Search code examples
rubyhaskellcompiler-constructionjittypechecking

When / where type checking occurs in the compilation process


Wondering at a high level when type check typically occurs (textbook vs. in practice) in the compilation process (at a high level). Roughly my understanding of the compilation process is:

  1. Parse the source code into an AST
  2. Convert the AST into an Intermediate Representation IR
  3. Optimize the IR (i.e. SSA Form, Register Allocation, etc.)
  4. Simplify the IR
  5. Generate final output code

Wondering if the typechecking occurs in between (1) and (2), (2) and (3), or after (4), or if it occurs sprinkled throughout the whole process, or something else.
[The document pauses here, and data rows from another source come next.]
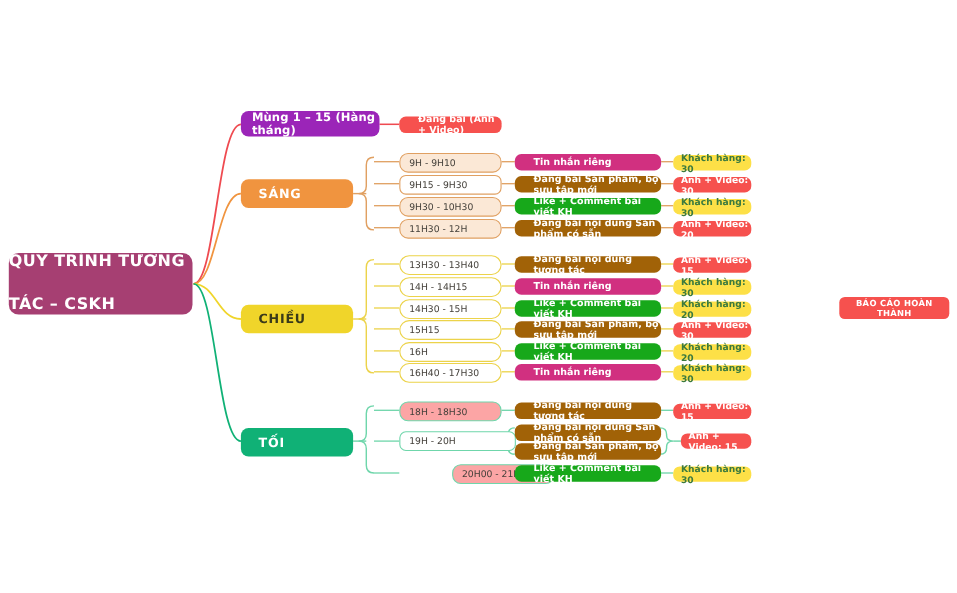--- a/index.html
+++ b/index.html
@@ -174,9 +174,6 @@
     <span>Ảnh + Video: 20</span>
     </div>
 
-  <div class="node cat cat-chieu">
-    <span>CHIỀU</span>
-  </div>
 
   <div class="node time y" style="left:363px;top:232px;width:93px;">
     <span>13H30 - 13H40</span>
I'd be interested to know the answer for object oriented, functional, and logic programming (in that order of priority), but if I had to pick one then OO such as a dynamically typed language like Ruby, or statically typed functional language like Haskell.


Solution

  • Static type checking is usually performed on the AST, so it either happens between 1 and 2 or as part of 2 (meaning that the IR-generator invokes functions from the type checker whenever it processes an AST-node - of course the IR generator and the type checker should still live in different modules/files).

    In theory, you could perform type checking on the IR, but that will usually lead to at least one of the following problems:

    1. The IR does not contain enough information to still capture all of the errors that you want.
    2. The IR does not contain enough information to produce the best error messages in all cases. As an example of this, consider that the IR represents array accesses and pointer arithmetic using the same instructions. Now you want to produce an error for an array access with a floating point index. If the message is "Floating point values not allowed as operands to pointer arithmetic" that would be confusing when the code doesn't contain any pointer arithmetic. Requiring the user to know that array accesses are represented as pointer arithmetic to make sense of the error message, would not be very user friendly.
    3. You add a large amount of extra information to the IR for the purposes of type checking, making the IR more complicated and unwieldy, but all you've gained from that is the ability to process the IR in the same way that you would the AST, without gaining any benefits.

    Usually working on the IR instead of the AST means that you don't have to handle as many cases (exactly because the IR represents different things using the same instructions). That's the main benefit. But if you then jump through extra hoops just to be able to treat the cases differently again, you might just as well use the AST in the first place.

    So type checking on the AST¹ is usually preferred. GHC (the main Haskell compiler) performs type checking the AST.

    ¹ Or at least something very close to the AST - there might, for example, be a representation between the AST and the final IR, which simplifies things in some ways (such as removing flattening nested expressions), without losing information relevant to type checking.


    Dynamic type checking happens at run time. The code that performs these dynamic type checks is either part of the interpreter (if there is an interpreter) or inserted by the code generator.

    Ruby performs type checking in the interpreter.